Supplied data START

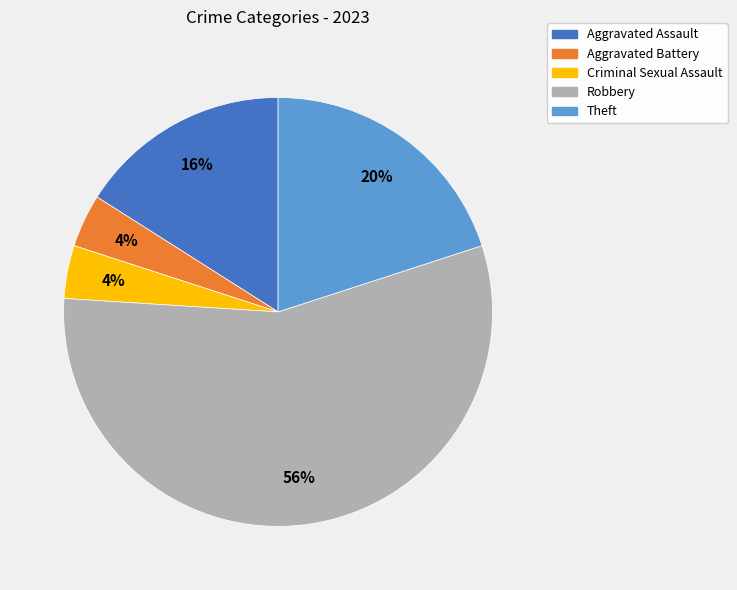

Which has a higher value, Aggravated Assault or Criminal Sexual Assault?

Aggravated Assault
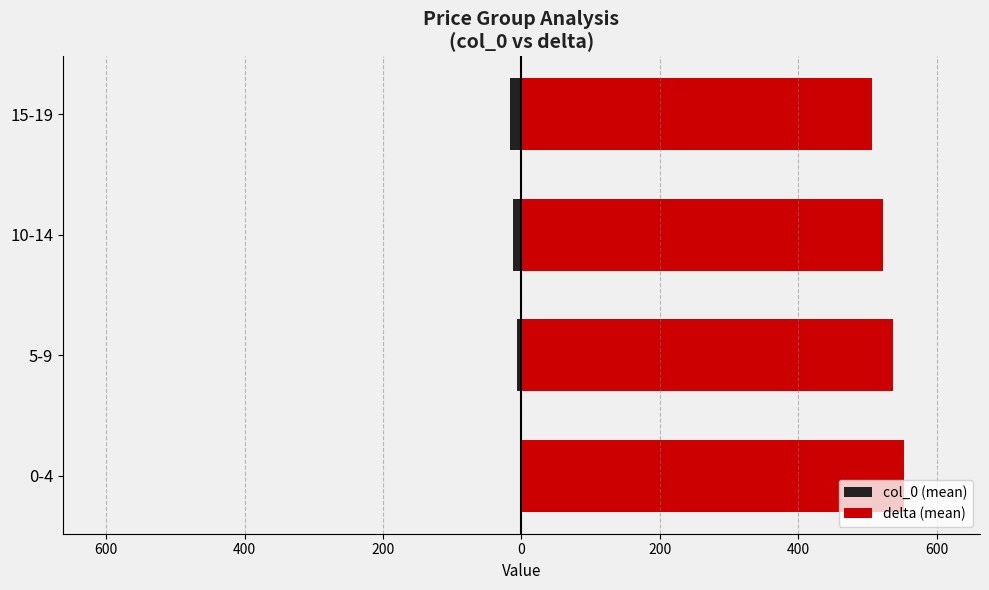

List the series in order of their overall mean, lowest first.

col_0 (mean), delta (mean)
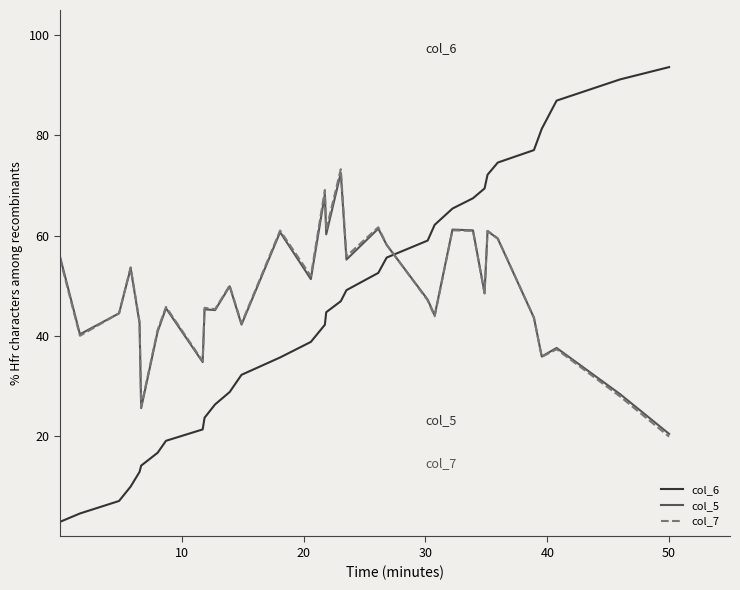

What is the greatest value displayed?

93.6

Supplied data END

* **What you should do**:
Can you lay out the data above as a Markdown table with the columns Row and Text, one numbered row per line and no blank lines? Leave the pictures out.

* **Result of the task**:
| Row | Text |
|---|---|
| 1 | Which has a higher value, Aggravated Assault or Criminal Sexual Assault? |
| 2 | Aggravated Assault |
| 3 | List the series in order of their overall mean, lowest first. |
| 4 | col_0 (mean), delta (mean) |
| 5 | What is the greatest value displayed? |
| 6 | 93.6 |